Los novios deben comprender que el amor no es un juego y que todos los arrullos del mundo no preparan en absoluto un hogar. Los corazones sólo están ligados cuando han sufrido el uno por el otro, y nadie tiene derecho a proclamar el amor, o a invocar la felicidad del amor, mientras no haya probado ese amor sobre la piedra del sacrificio. Como el hombre ha sido creado a imagen de Dios, así el amor del hombre está hecho a imagen del amor de Dios. Ahora bien, Cristo nos ha enseñado que el grado de amor se mide por la altura del Calvario que puede subirse por la felicidad del ser amado. «No hay mayor prueba de amor que el dar su vida…». No es ésta una frase huera que conviene dejar a unos predicadores faltos de inspiración. Es la esencia del amor, de todo amor, del amor humano que une el novio a la novia y los lanza a los dos, ligados así para siempre, en la dura lucha por la felicidad.

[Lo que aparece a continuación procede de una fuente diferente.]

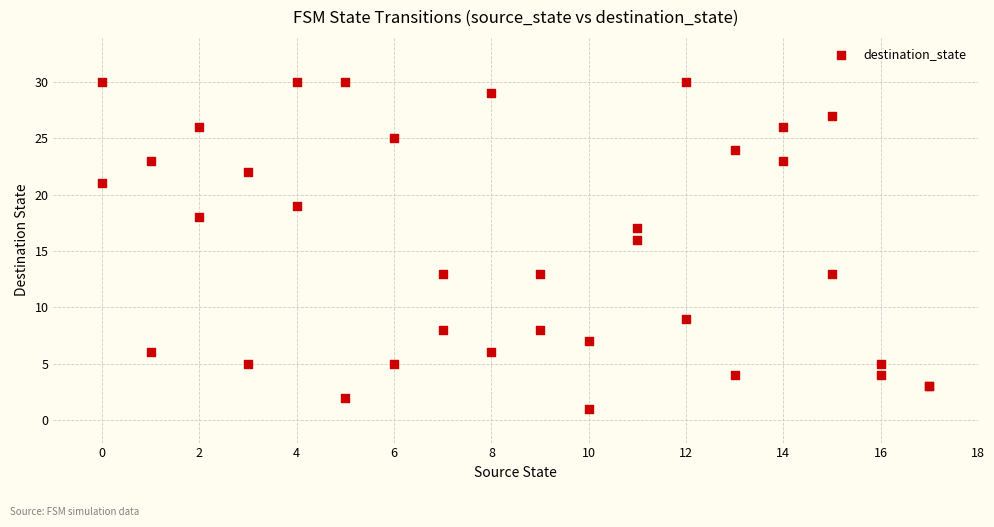

What Y value in the scatter plot is closest to 15?

16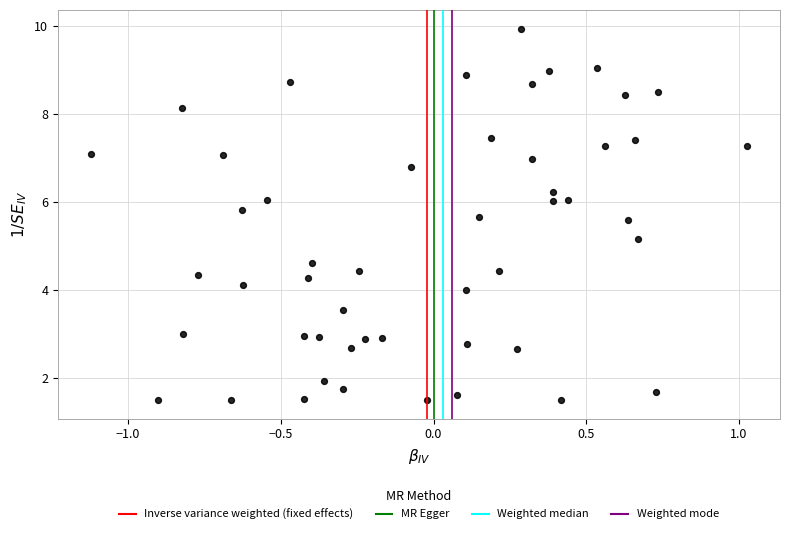

What Y value in the scatter plot is closest to 5?

5.2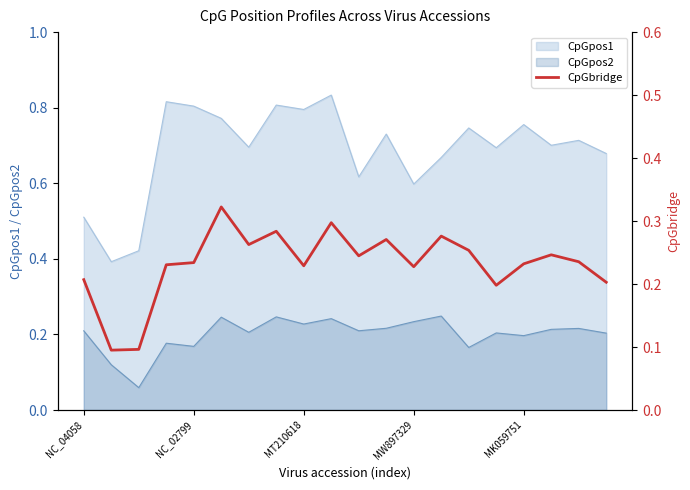

What is the difference between the second highest and second lowest values?

0.2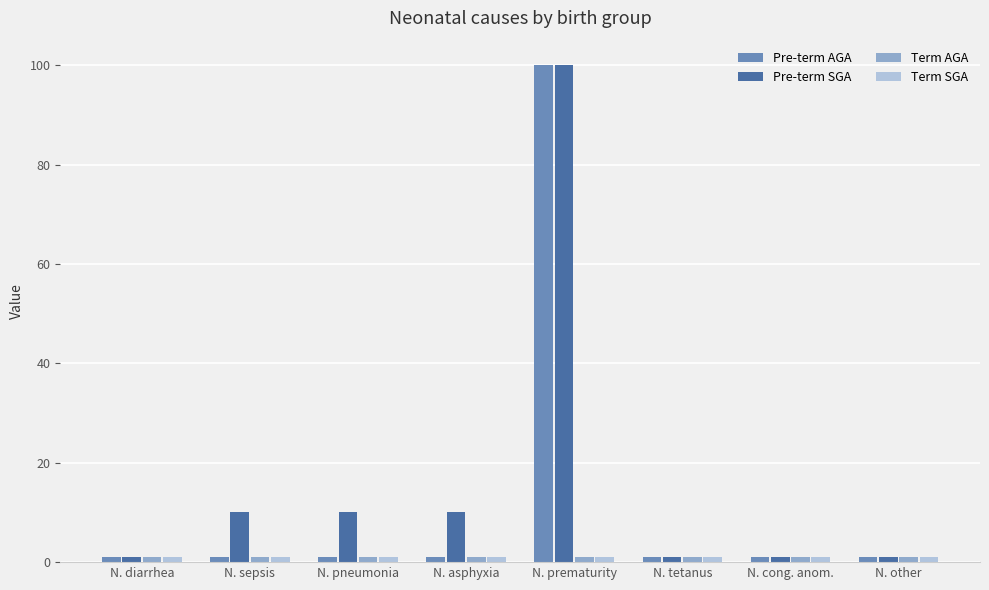

What is the maximum value shown in the chart?

100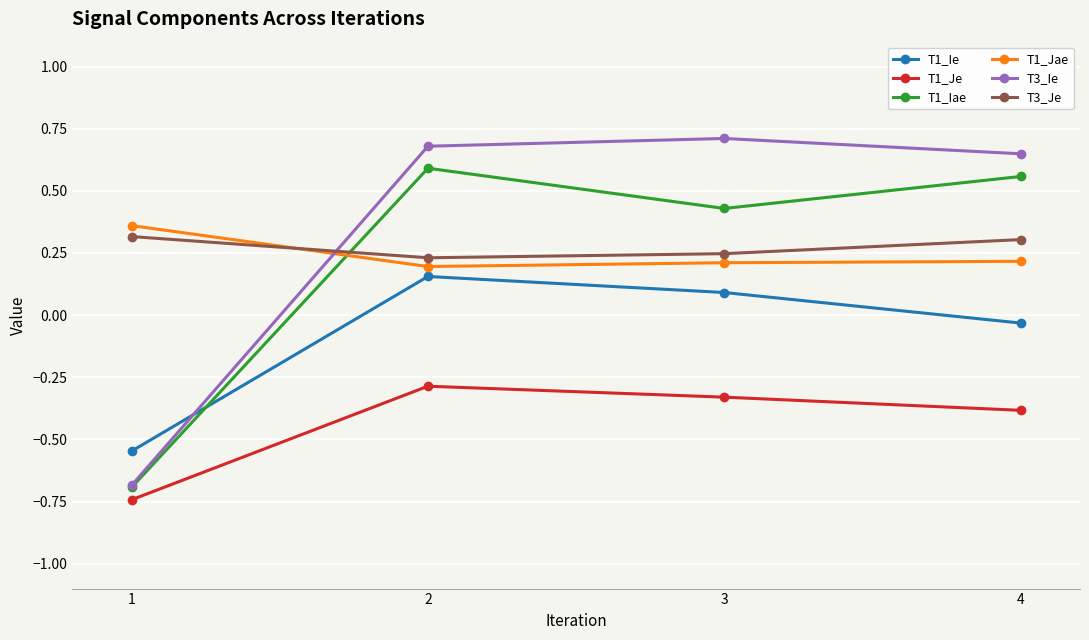

What is the sum of the T1_Iae values at 2 and 1?

-0.1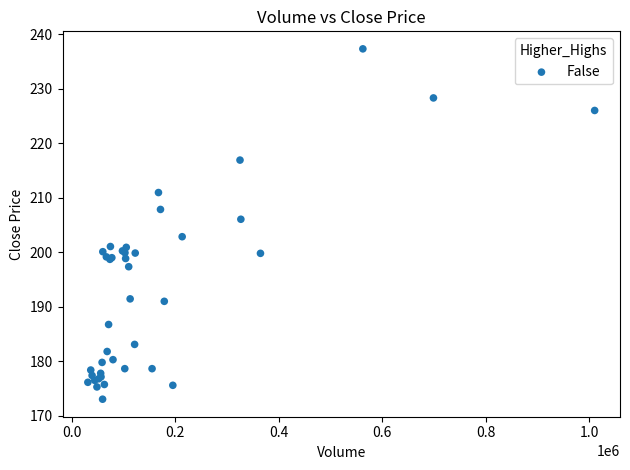

What Y value in the scatter plot is closest to 205?

206.1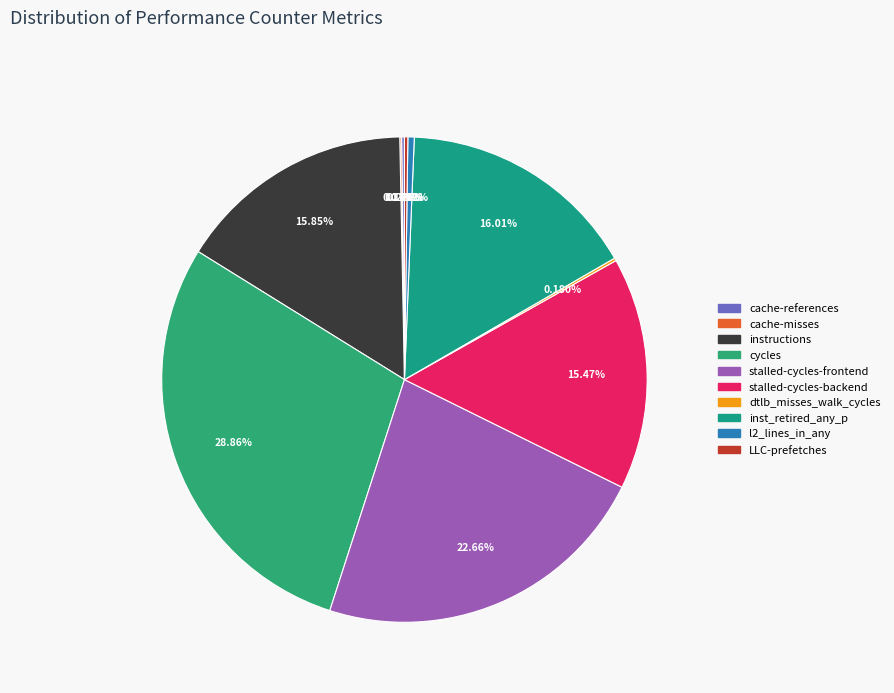

To the nearest percent, what is the difference between the largest and smallest slice percentages?

29%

No hay que mentirse alegremente y contentarse, despreocupado, con palabras. Rómpase la envoltura de sentimentalismo grotesco con que siglos innumerables han rodeado la palabra amor, y que se le restituya su sentido, el único que tiene. Cuando unos viejos esposos han terminado de recorrer su camino y se vuelven en la última noche para contemplar la línea de su existencia conyugal, ¿qué encuentran detrás de ellos? ¿Un camino regio, triunfal y alegre, sembrado de risas cristalizadas y de grandes gozos luminosos? No. Vuelven a ver un cambio difícil, en donde las alegrías y las risas no faltan ciertamente, pero en donde sólo aparecen como altos en un trayecto lleno de renuncia, de abnegación, de sufrimiento. La vida, consiste en esto; la vida de amor no puede eludir esta ley.
Que el sacrificio sea el amor mismo; basta, además, con mirarlo de cerca para comprenderlo. La vida en común impone el adoptar las ideas del otro, de adaptarse a sus costumbres, de ligarse a su persona, de trabajar por su felicidad. Ahora bien, todo esto ¿no implica el renunciar a sí mismo, otorgando su confianza al otro, y sin deseo de retractarse? Todas las compensaciones que el amor puede aportar no hacen variar en nada este dato. Se dirá que debe haber reciprocidad: ¡sea! Pero esto no hace cambiar en nada el hecho de que deba uno mismo sacrificarse cuando dice que ama. Seguramente, el sacrificio del otro facilita la renuncia. La novia se sentirá más valiente, se entregará con más generosidad si sabe que su novio hace cuanto puede por contribuir a la felicidad de ambos. Y viceversa. Pero el don seguirá siendo el don, el sacrificio seguirá siendo el sacrificio, la muerte de uno mismo seguirá siendo la muerte de uno mismo. Y esta muerte es la vida del amor.
Por consiguiente, la pregunta: «¿Nos amamos verdaderamente?», significa: «¿Nos sacrificamos verdaderamente el uno por el otro?» Una ternura que no llega hasta ahí, pero que surge siempre para recibir más que para dar, es un engaño malvado. Y no vaya a creerse que se trate aquí de esos cambios de regalos, de esos dones materiales que se cruzan entre novios según la costumbre establecida. Dar algo no es darse uno mismo. Por eso tales dones materiales no tienen otro valor que el de signos. La realidad que recubren es de una hondura muy diferente. Se encuentra en lo más íntimo del ser: requiere esta renuncia radical por la cual el que ama acepta libremente no pensar ya en su propia felicidad, no preocuparse ya de ella, para dedicarse a hacer feliz al objeto de su amor.